ファッションの3S+S

前述したビジネス用のワードローブ20着を有効に活用するために大切なキーワードは「3S」。それは「整理・整頓・清潔」です。まず、整理ですが、シーズンものでいま着ている服はできれば見えるスペースに並べておくのがベストです。ショップの陳列などを参考にするといいでしょう。20着ほどの服であればハンガーラックひとつに収納は可能。収納のコツは、コート・ジャケット・シャツ・ボトムスのようにアイテム(服の種類)ごとまとめて並べます。順番は、左からシャツなどの軽いトップスそしてスカート、パンツ、ジャケット、ドレス、そして一番右がコートです。それぞれのアイテムは、薄い色から濃い色の順に並べておくとコーディネートを決めるときに便利です。いま自分が持っているワードローブの色や形などが短時間で見渡せるのでコーディネートのイメージづくりがしやすくなります。また、タンスの隅で忘れ去られるアイテムが無くなり、コーディネートの幅も広がります。

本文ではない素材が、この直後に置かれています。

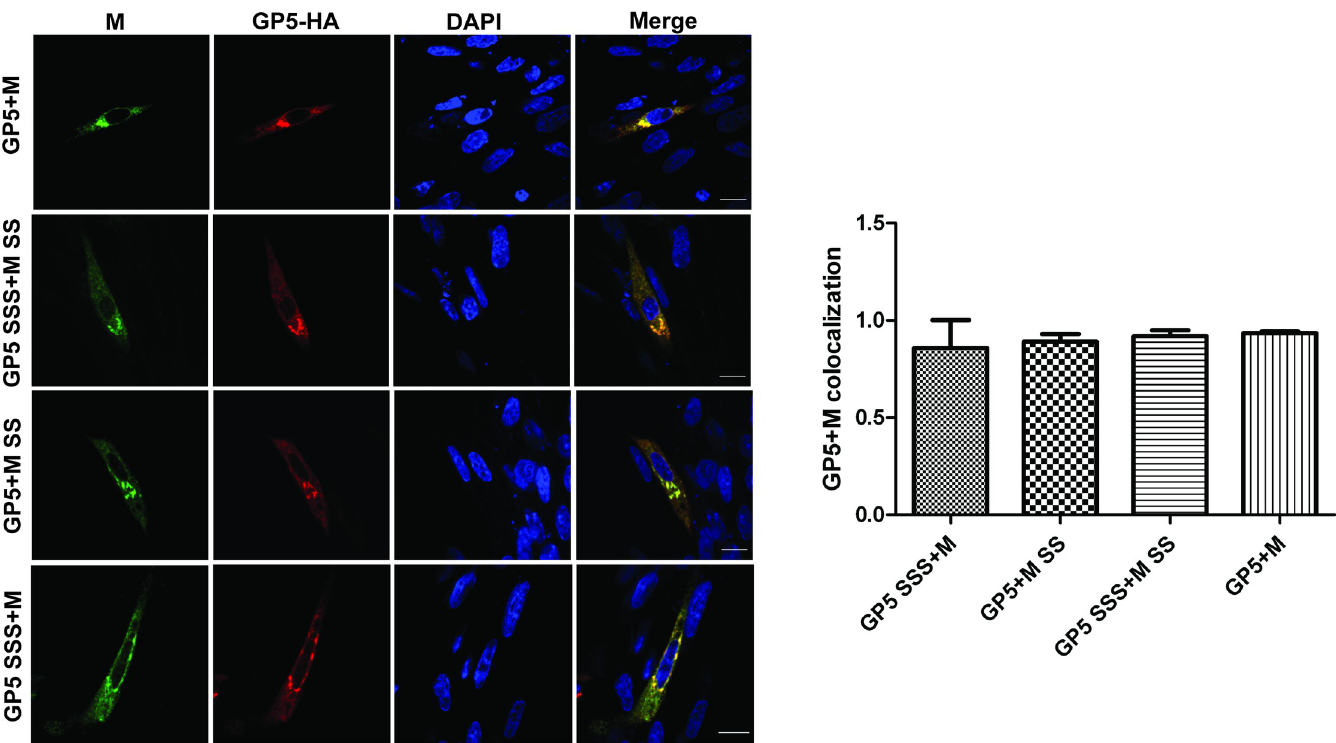
Fig 7. Non palmitoylated GP5 co-localizes with M in a perinuclear region. BHK-21 cells were transfected with GP5-HA wt and M-His wt (upper panel), or with non- acylated GP5-HA SSS and M-His SS (second from above), or with GP5-HA wt and non-acylated M-His SS (second from below), or with non-acylated GP5-HA SSS and M-His wt (lower panel). GP5 was stained with polyclonal antibodies against the HA-tag followed by secondary anti-rabbit antibodies coupled to Alexa Fluor-568 fluor, M with monoclonal anti-M antibodies followed by secondary anti-mice antibodies coupled to Alexa Fluor-488 and nuclei with DAPI. Right panel: Co-localization of M with GP5 from at least 40 cells was quantified with the Pearson’s correlation coefficient method using the JACoP plugin of the ImageJ software. Around 80% of M and GP5 pixels overlapped regardless of whether they are palmitoylated or not.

 セーターやカットソーなどのトップスをハンガーにかけずにたたんで収納する場合、丸首なのかVネックなのかがわかるように首元を見せてたたみます。こちらも薄い色から濃い色へとグラデーションで並べておく。手持ちのアイテムを毎日見ることで、新たに服を購入する際に似たようなデザイン・色のものを買う失敗も防げます。
 靴やバッグなど小物も見える収納が基本。靴はヒールの高さや形が分かるようにしましょう。最近は靴箱にイラストが印刷されているケースもあるので、その場合はイラストが見えるように箱で収納します。イラストが入っていない場合、文字で特徴を書くか写真を撮って貼付けておくなどの方法もあります。

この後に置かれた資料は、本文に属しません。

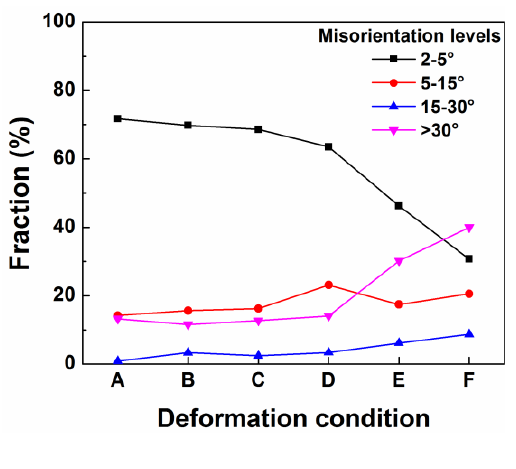
deformation conditions: A, 300 °C, 10 s −1 ; B, 300°C, 1 s −1 ; C, 350 °C, 0.1 s −1 ; D, 400 °C, 0.01 s −1 ; E, 450 °C, 0.01 s −1 ; and F, 450 °C, 0.001 s −1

 不要なアイテムをそのまま置いておかないよう、定期的にクローゼットを見直すことも大切です。衣替えの時期やセールで買物をする前の習慣にするといいでしょう。着なくなった服はもちろん、「いつか必要になるだろう」「いつか痩せたら着よう」など「いつか…」という冠がつく服は、基本的に不要品です。不要品できるだけ早く手放すようにしましょう。物を溜めこんでしまう人は「もったいない」「必要になるかもしれない」「もう手に入らないかもしれない」という心理から物を捨てることに苦痛や不安を感じてしまうのです。そして、溜まった物を捨てられないことや片付けられないことに関してもストレスを感じるという悪循環に陥りやすいのです。住まいがいわゆる「ゴミ屋敷」になるまで異常に物を溜めこみすぎる性癖については、近年一種の精神疾患として認定されるようになりました。これは強迫性疾患で「溜めこみ障害」と呼ばれます。「溜めこみ障害」の人は自覚がないため、治療が難しいとも言われています。「溜めこみ障害」に対処する方法は、物を捨てる不安に慣れることだそうです。はじめは物を捨てることにストレスを感じていてもやがて慣れていきます。物を捨てることに罪悪感を感じるのであれば、リサイクルやネットオークションで処分する、だれか人に譲ってもいいでしょう。物が多すぎない、すっきりとした開放的な住まいがストレスから解放してくれるはずです。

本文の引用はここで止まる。